WHAT THE TASK REQUIRES: After reading the entries below, copy word for word the lines from the first through the line containing "comparação com acumular materiais", and stop there.

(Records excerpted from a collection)
_____

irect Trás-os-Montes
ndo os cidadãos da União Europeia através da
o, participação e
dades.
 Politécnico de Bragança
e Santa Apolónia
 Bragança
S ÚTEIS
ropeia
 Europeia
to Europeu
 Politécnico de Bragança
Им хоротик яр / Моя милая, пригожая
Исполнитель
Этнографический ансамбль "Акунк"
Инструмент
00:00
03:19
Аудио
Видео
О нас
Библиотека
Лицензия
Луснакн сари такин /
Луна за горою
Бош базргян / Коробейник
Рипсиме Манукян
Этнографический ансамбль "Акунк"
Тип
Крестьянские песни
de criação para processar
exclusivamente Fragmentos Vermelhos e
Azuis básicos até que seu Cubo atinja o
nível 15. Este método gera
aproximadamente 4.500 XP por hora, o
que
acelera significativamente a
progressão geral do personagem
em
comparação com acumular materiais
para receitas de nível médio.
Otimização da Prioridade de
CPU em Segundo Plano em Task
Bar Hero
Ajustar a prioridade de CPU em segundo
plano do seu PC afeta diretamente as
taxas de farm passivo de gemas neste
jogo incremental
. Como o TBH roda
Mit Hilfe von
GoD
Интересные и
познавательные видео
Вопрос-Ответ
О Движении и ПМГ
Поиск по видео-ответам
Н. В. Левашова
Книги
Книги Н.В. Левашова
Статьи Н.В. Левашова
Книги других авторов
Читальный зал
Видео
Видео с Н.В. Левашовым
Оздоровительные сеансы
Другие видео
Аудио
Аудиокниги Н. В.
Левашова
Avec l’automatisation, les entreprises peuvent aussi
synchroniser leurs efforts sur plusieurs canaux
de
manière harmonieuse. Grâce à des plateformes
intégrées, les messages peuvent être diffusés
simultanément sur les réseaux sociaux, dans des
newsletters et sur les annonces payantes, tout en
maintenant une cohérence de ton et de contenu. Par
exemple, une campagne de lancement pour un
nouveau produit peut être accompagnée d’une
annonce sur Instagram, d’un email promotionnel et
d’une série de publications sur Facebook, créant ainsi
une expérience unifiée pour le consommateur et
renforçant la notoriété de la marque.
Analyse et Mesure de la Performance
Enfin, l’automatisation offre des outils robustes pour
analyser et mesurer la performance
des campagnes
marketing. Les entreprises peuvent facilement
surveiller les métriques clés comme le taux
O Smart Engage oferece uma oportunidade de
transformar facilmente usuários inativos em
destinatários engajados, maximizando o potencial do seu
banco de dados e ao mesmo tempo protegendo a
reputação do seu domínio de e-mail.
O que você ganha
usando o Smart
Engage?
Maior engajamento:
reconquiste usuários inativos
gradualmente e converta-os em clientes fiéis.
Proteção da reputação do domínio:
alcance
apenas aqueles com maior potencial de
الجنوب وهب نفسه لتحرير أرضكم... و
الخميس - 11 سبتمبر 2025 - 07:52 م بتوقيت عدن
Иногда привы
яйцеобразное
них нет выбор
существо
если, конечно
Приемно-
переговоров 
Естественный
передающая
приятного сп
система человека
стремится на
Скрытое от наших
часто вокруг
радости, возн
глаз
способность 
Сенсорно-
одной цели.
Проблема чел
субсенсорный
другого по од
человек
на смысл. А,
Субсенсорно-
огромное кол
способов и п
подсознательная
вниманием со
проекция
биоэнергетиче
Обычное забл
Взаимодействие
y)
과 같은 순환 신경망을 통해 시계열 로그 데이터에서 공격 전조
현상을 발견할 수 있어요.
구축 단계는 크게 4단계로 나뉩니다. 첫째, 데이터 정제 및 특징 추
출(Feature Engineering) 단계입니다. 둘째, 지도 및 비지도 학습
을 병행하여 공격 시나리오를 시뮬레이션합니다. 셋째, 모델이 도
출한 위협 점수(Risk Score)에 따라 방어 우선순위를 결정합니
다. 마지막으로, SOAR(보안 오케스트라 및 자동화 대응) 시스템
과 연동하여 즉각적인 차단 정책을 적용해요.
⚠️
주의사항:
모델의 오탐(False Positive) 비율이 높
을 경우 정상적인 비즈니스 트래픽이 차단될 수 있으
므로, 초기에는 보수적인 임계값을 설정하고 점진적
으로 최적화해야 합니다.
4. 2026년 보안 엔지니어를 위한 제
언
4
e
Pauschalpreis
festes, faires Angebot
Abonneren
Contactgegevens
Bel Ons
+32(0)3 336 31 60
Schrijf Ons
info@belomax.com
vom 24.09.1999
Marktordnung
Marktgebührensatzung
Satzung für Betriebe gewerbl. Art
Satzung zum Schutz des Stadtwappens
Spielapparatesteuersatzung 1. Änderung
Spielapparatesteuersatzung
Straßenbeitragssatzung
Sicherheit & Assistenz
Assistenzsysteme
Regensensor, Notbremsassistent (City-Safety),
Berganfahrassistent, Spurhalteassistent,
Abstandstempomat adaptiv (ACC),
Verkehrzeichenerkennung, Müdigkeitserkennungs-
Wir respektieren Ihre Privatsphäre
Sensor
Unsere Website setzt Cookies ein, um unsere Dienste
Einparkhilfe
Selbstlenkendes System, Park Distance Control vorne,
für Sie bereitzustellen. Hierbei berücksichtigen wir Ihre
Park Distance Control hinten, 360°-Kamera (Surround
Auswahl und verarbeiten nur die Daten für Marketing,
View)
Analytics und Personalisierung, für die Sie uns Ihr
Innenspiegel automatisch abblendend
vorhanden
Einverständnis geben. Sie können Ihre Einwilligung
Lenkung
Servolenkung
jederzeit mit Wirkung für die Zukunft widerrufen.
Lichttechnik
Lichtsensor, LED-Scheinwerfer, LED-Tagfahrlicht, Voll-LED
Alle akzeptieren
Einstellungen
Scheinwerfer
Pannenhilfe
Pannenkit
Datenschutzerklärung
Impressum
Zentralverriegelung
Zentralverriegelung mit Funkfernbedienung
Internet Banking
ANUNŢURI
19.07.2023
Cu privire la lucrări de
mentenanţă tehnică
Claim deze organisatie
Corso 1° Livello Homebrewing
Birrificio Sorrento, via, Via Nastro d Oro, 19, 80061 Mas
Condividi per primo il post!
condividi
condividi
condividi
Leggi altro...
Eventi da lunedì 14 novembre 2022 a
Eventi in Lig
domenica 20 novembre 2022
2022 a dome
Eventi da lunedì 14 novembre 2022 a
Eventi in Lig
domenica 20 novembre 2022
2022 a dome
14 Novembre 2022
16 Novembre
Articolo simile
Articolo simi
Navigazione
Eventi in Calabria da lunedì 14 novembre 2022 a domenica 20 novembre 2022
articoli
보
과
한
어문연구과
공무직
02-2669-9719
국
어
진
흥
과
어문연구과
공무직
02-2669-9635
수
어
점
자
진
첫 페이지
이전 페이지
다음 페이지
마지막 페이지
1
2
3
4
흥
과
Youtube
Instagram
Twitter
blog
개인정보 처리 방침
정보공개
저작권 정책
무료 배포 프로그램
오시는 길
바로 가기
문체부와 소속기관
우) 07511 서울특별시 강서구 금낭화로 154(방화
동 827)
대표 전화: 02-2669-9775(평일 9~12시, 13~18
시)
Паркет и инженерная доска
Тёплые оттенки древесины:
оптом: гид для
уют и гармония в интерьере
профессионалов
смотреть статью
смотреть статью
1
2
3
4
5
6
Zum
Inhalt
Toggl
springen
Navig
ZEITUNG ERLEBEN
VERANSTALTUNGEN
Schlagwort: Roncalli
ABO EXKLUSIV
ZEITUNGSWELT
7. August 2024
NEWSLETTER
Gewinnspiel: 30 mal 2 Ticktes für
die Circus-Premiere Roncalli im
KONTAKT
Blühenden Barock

_____

ANSWER AREA:
irect Trás-os-Montes
ndo os cidadãos da União Europeia através da
o, participação e
dades.
 Politécnico de Bragança
e Santa Apolónia
 Bragança
S ÚTEIS
ropeia
 Europeia
to Europeu
 Politécnico de Bragança
Им хоротик яр / Моя милая, пригожая
Исполнитель
Этнографический ансамбль "Акунк"
Инструмент
00:00
03:19
Аудио
Видео
О нас
Библиотека
Лицензия
Луснакн сари такин /
Луна за горою
Бош базргян / Коробейник
Рипсиме Манукян
Этнографический ансамбль "Акунк"
Тип
Крестьянские песни
de criação para processar
exclusivamente Fragmentos Vermelhos e
Azuis básicos até que seu Cubo atinja o
nível 15. Este método gera
aproximadamente 4.500 XP por hora, o
que
acelera significativamente a
progressão geral do personagem
em
comparação com acumular materiais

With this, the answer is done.